Open DoTulip opened 1 year ago
cc: @erizmr
Hi @DoTulip , yes, during the backpropagation, the recompuation of the 200 time steps are required as the checkpoints only store a snapshot of one time step. There is an example https://github.com/taichi-dev/difftaichi/blob/master/examples/diffmpm_checkpointing.py show that the grid related variables are recomputed during every time step of the backpropagation.
Thank you for your reply! The example you mentioned should only use one method of Checkpointing. Is there an example that both methods are used? @erizmr
Dear Taichi Development Team,
I am a Ph.D. student from China and a beginner in Taichi. I am currently studying the paper titled “DIFFTAICHI: DIFFERENTIABLE PROGRAMMING FOR PHYSICAL SIMULATION” published by the Taichi team at ICLR 2020. This paper has opened the door to differentiable physics for me, and I have gained a lot from it! However, as I am still relatively new to this field, I have some doubts regarding certain details, and I am reaching out to seek your guidance.
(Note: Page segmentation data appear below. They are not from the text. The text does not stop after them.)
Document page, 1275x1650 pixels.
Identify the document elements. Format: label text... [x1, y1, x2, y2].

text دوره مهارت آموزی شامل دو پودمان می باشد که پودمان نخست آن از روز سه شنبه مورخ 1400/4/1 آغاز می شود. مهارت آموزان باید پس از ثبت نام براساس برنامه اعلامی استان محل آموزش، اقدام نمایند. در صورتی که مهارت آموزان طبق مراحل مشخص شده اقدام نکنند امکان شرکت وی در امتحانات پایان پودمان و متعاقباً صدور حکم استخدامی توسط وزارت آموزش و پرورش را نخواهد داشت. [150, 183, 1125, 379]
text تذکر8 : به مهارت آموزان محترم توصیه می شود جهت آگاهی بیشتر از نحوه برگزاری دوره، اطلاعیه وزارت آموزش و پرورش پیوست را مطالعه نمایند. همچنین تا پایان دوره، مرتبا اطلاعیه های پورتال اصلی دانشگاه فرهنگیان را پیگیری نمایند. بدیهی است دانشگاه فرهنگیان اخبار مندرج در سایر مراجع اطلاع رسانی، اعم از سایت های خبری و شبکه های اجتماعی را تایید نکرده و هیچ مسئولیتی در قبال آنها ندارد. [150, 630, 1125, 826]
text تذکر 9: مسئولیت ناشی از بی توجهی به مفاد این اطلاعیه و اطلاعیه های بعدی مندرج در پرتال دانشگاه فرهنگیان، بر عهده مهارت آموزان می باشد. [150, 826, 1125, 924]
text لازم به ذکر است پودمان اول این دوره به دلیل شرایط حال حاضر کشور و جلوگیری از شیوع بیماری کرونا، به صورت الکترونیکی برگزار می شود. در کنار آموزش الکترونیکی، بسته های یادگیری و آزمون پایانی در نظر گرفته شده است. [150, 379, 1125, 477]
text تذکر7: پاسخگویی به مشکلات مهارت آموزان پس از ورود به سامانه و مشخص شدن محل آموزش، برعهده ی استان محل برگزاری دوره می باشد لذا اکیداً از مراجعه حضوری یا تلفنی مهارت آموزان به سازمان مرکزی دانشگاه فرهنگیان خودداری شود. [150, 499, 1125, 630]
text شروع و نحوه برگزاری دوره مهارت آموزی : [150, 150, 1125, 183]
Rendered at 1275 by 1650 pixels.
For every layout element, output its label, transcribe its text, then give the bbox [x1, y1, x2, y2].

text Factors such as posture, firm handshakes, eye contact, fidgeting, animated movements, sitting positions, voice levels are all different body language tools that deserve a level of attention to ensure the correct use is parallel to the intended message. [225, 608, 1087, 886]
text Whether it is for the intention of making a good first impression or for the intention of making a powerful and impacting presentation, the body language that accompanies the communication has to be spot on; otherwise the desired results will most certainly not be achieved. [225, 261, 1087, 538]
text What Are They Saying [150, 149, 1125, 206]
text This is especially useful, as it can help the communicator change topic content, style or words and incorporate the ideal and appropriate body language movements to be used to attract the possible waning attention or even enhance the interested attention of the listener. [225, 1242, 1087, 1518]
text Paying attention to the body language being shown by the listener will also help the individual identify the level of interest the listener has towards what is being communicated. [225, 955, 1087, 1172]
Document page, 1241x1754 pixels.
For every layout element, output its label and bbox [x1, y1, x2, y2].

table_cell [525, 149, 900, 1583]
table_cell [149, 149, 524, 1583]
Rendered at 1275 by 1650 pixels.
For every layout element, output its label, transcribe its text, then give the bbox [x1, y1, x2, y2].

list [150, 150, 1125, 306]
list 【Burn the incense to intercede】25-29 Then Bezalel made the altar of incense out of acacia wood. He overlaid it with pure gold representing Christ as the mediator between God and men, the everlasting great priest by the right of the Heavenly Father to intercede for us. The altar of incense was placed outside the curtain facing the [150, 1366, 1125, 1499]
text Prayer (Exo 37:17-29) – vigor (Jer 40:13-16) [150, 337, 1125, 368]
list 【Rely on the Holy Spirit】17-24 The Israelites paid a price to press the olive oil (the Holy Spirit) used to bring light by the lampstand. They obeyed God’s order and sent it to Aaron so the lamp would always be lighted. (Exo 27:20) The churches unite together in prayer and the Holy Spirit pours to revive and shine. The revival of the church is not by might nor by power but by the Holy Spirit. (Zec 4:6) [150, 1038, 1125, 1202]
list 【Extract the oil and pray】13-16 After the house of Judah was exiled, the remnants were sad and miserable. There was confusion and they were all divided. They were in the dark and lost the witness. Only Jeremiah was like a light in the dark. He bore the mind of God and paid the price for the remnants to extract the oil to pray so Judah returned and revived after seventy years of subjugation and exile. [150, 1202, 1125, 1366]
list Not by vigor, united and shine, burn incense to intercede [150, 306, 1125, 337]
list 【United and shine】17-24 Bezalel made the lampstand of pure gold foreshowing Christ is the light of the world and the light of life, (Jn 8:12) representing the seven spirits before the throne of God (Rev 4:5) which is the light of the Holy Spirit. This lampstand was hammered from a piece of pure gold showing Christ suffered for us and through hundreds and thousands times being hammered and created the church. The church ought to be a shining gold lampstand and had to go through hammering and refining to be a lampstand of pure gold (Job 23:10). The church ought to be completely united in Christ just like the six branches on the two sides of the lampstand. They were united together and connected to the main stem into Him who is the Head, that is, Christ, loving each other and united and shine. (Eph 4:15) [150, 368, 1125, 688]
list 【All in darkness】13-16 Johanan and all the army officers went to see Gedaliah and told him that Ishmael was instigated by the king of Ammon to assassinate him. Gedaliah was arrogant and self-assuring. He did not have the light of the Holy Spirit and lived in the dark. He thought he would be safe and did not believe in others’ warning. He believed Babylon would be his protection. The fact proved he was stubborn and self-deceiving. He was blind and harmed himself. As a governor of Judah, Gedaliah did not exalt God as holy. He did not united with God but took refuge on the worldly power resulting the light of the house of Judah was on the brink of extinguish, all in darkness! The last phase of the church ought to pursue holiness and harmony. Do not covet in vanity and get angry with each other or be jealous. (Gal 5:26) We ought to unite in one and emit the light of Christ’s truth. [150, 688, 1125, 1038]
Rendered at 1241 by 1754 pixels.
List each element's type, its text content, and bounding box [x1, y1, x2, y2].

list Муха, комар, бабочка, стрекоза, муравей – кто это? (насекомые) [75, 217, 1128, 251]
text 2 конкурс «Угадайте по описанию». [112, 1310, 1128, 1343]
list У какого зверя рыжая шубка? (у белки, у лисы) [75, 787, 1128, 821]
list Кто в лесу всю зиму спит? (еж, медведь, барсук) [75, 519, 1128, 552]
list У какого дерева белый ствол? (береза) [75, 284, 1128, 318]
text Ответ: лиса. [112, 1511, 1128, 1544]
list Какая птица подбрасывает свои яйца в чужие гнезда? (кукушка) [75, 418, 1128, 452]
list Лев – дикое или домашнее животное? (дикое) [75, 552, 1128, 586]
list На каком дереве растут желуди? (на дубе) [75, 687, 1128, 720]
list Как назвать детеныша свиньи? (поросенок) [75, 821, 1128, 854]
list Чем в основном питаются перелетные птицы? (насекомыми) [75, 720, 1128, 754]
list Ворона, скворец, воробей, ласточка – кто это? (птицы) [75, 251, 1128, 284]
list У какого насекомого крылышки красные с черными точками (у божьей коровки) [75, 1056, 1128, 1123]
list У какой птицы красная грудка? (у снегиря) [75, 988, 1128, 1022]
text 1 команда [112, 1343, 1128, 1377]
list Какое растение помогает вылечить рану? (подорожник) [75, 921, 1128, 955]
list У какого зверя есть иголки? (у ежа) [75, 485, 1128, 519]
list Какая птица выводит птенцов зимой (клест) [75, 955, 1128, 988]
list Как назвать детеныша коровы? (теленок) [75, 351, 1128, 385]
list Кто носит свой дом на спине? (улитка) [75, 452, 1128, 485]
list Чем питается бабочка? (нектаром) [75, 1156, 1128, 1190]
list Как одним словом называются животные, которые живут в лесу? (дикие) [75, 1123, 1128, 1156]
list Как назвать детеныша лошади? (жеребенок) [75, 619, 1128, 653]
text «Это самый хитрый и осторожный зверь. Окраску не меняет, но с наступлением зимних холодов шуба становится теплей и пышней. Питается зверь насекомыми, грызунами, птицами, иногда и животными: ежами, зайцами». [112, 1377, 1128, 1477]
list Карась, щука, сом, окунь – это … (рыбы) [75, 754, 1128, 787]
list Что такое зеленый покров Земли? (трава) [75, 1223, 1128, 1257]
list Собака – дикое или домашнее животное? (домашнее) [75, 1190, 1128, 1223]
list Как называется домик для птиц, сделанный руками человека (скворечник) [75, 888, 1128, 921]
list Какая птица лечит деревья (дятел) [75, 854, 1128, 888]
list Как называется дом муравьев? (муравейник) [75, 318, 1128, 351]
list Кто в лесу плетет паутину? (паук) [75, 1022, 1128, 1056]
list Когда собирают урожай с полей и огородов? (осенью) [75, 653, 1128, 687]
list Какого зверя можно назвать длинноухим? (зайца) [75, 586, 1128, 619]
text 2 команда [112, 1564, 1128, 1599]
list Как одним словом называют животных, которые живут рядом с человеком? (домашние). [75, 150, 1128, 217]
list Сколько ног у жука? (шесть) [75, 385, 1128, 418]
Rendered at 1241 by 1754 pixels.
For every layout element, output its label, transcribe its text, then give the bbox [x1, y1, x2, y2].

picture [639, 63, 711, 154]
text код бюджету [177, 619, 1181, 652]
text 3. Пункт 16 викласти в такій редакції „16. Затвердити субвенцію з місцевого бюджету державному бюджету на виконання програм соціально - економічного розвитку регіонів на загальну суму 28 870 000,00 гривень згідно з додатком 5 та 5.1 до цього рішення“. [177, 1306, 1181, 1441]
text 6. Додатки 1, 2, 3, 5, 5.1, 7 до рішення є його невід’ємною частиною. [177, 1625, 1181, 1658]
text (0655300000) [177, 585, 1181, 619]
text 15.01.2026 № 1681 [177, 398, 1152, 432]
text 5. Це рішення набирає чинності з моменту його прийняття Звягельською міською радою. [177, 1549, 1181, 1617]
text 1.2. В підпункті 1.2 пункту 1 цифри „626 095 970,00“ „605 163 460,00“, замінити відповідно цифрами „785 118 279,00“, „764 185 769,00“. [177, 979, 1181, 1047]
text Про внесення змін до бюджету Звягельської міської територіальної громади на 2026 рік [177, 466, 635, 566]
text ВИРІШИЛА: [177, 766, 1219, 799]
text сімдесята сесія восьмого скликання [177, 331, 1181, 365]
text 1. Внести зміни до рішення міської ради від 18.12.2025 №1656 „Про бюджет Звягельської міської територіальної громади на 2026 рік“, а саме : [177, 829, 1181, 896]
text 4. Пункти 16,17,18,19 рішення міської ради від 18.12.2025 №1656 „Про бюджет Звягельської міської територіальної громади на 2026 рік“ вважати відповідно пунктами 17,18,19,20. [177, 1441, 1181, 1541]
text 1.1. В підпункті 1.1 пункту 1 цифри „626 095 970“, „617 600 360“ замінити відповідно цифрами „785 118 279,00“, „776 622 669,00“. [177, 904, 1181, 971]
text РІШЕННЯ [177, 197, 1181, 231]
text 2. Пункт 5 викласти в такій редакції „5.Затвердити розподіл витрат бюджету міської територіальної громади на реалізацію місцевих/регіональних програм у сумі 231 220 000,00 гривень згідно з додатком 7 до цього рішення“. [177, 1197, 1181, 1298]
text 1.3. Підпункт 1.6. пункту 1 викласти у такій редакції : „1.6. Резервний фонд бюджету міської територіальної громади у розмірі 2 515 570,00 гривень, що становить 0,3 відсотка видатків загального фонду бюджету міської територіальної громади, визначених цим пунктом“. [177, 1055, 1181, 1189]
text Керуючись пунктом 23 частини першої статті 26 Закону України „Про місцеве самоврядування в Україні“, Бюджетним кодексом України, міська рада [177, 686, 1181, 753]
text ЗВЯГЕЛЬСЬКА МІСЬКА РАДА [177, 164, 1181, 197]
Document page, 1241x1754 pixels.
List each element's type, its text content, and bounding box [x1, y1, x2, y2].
In the paper, two methods for Checkpointing are proposed: Recomputation within time steps and Segment-Wise recomputation. While I understand the first method, I am a bit confused about the second method. If we divide the entire simulation process into 1000 time steps with 5 Checkpoints, meaning each segment comprises 200 time steps, do we need to recompute these 200 time steps during backpropagation? This question has been puzzling me, and I was wondering if there are any code examples available in Taichi that could help me learn and refer to?
Thank you for your time, and I apologize for any inconvenience caused. I look forward to your response.